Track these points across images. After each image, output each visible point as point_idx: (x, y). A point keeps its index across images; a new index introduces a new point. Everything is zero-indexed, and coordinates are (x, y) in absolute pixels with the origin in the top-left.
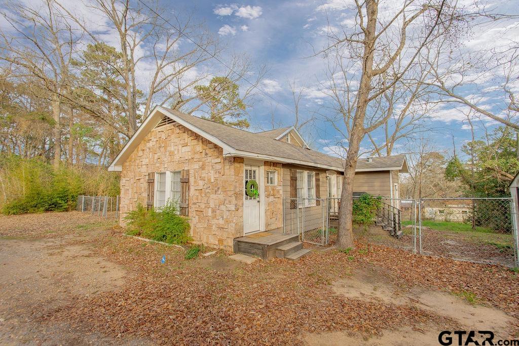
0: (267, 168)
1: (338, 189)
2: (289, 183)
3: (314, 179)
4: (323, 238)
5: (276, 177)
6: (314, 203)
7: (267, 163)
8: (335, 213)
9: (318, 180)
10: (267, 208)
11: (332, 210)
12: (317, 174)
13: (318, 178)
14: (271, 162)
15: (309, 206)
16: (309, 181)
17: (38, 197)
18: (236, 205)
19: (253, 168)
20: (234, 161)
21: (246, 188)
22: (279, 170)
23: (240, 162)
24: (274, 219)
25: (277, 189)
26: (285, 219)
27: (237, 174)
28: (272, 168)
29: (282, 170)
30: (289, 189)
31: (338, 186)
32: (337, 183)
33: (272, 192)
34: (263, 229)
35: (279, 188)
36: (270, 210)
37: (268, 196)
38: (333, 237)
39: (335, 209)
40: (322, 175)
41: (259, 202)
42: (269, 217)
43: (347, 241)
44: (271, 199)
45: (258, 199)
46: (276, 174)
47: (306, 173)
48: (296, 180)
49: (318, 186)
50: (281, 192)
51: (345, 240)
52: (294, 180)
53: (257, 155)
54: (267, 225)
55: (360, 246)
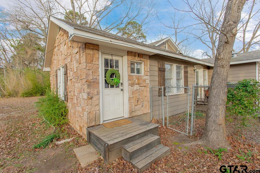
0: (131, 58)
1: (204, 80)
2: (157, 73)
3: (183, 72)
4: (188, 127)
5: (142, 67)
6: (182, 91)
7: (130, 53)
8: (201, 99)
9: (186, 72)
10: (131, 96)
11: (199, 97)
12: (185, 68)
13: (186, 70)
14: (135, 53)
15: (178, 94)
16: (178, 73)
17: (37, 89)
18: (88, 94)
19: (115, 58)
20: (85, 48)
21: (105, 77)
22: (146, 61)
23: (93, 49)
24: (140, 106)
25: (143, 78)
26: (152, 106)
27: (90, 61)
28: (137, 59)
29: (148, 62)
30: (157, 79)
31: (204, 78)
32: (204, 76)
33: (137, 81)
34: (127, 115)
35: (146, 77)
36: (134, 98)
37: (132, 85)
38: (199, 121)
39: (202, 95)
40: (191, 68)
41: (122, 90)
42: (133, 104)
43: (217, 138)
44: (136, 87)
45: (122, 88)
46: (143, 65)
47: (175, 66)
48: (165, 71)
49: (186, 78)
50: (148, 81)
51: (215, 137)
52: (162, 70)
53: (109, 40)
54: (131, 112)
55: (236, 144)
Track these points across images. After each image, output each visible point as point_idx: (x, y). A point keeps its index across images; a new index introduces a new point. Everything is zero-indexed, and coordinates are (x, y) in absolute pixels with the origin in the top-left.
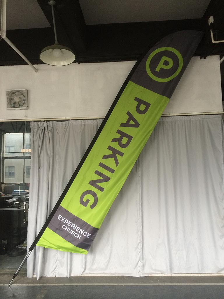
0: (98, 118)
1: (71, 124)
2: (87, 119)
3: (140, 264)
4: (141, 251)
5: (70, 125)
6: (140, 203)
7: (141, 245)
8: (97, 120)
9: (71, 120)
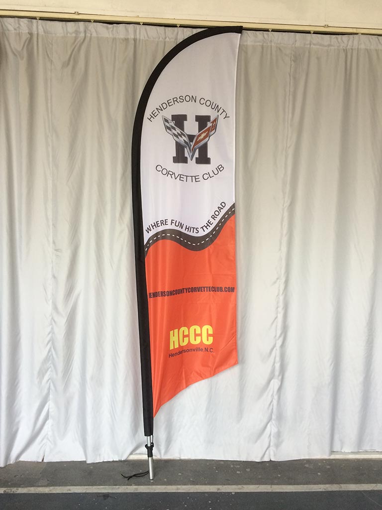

= = = =

▶ Problem to work on: Return the lines of the records above verbatim, from their start through the line containing "10: (267, 208)", including that line, and leave the pictures out of your answer.

▶ Output below:
Track these points across images. After each image, output each visible point as point_idx: (x, y). A point keeps its index across images; a new index introduces a new point. Everything is zero-indexed, and coordinates are (x, y) in absolute pixels with the origin in the top-left.
0: (267, 168)
1: (338, 189)
2: (289, 183)
3: (314, 179)
4: (323, 238)
5: (276, 177)
6: (314, 203)
7: (267, 163)
8: (335, 213)
9: (318, 180)
10: (267, 208)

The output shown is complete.